С его лица катился градом пот, глаза сверкали в темноте, опустившейся к ним на плечи за то время, что он говорил. Костер бойко шептался с ветром, задувшим с реки, и брызгал похлебкой, про которую никто из них не вспоминал.
– А как же кости? – спросил мужчина.
Друг сглотнул слюну, кивнул – им почудилось, с облегчением – и ответил:
– Кости нам не помеха. Рядом с ними и стены крепче будут…

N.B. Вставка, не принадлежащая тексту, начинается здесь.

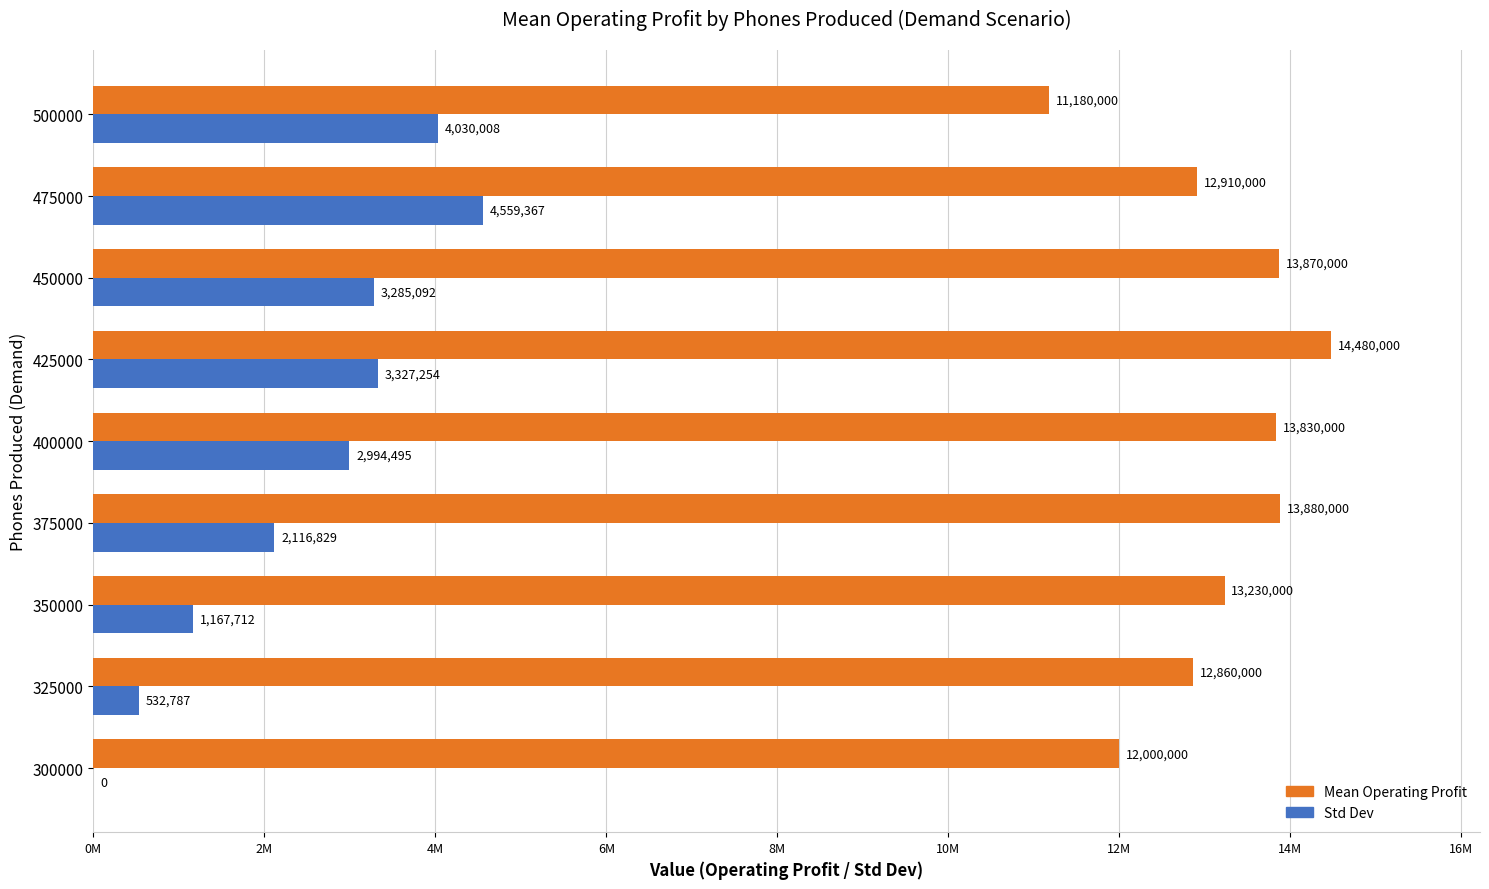

What position from the left is 14M?

8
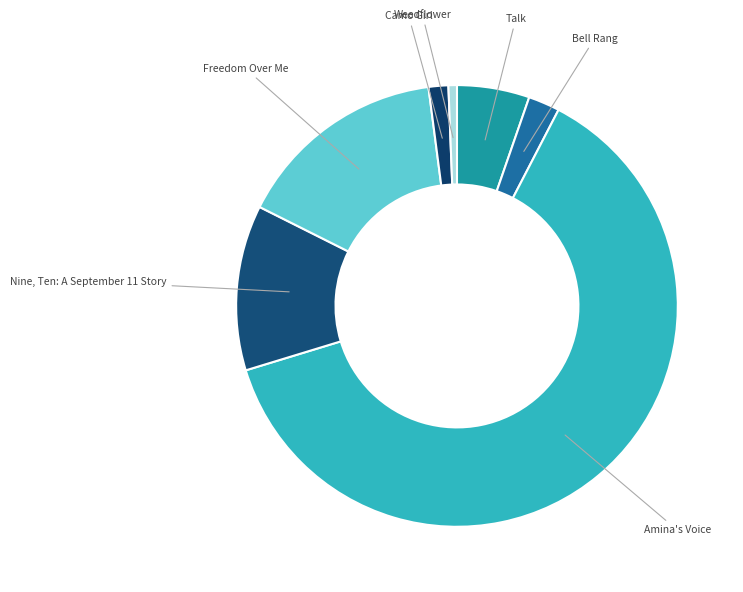

How many segments does this pie chart have?

7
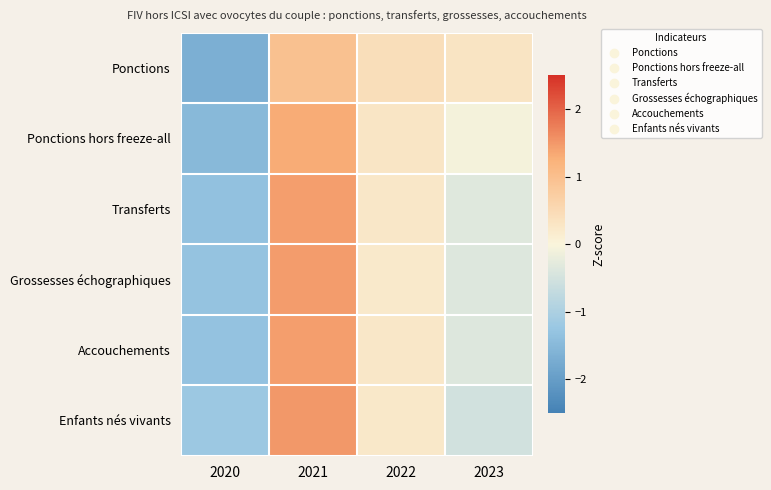

What is the minimum value shown in the chart?

-1.7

Он засмеялся. Смех был настоящий: теперь он сказал все, что требовалось. Сказал то, что должен был сказать другой, тот, кому принадлежала женщина, ибо она была единственным залогом, единственной надеждой, обещанием того, что будущие стены послужат не только укрытием, не только спасением от холода и зимы, а сделаются общим домом. Но тот сказать все это не мог, потому что ему мешал он, сам друг, и может быть, даже мешал подумать, хотя бы в мыслях признаться в том, что задевало всех троих, обрекая его, третьего, на долгие годы покорного и одинокого терпения во имя того, чтобы двое других пускали здесь свои корни, помогали им крепнуть и растили новые стебли под самым боком у темнеющего и засыхающего ствола. А потому тому, кто ею, женщиною, обладал, сказать такое было не под силу оттого уже, что для дружбы всегда надобны двое, даже если кому-то из них (а может, и обоим сразу) эта дружба сделалась в тягость, не ставши при этом слабей – так сбитые в мозоли руки хранят верность усталости и, едва очнувшись после короткого сна, предпочтут безделью новые шрамы и муки труда.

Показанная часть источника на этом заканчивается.